### Exercise goal
Could you return all of the records exactly, minus their images?

*** Available records ***

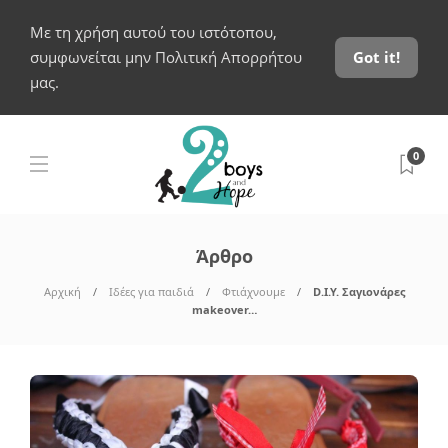
Με τη χρήση αυτού του ιστότοπου,
συμφωνείται μην Πολιτική Απορρήτου
Got it!
μας.
0
Άρθρο
Αρχική
Ιδέες για παιδιά
Φτιάχνουμε
D.I.Y. Σαγιονάρες
makeover…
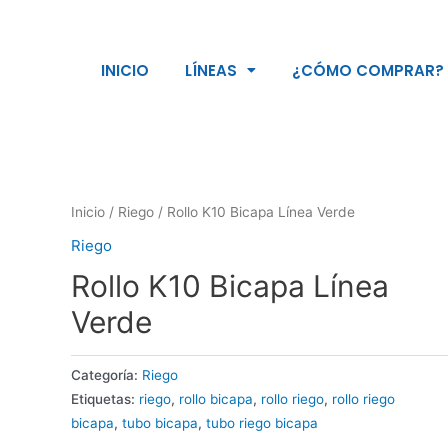
INICIO
LÍNEAS
¿CÓMO COMPRAR?
Inicio
/
Riego
/ Rollo K10 Bicapa Línea Verde
Riego
Rollo K10 Bicapa Línea
Verde
Categoría:
Riego
Etiquetas:
riego
,
rollo bicapa
,
rollo riego
,
rollo riego
bicapa
,
tubo bicapa
,
tubo riego bicapa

*** End of Available records ***

### Exercise answer
Με τη χρήση αυτού του ιστότοπου,
συμφωνείται μην Πολιτική Απορρήτου
Got it!
μας.
0
Άρθρο
Αρχική
Ιδέες για παιδιά
Φτιάχνουμε
D.I.Y. Σαγιονάρες
makeover…
INICIO
LÍNEAS
¿CÓMO COMPRAR?
Inicio
/
Riego
/ Rollo K10 Bicapa Línea Verde
Riego
Rollo K10 Bicapa Línea
Verde
Categoría:
Riego
Etiquetas:
riego
,
rollo bicapa
,
rollo riego
,
rollo riego
bicapa
,
tubo bicapa
,
tubo riego bicapa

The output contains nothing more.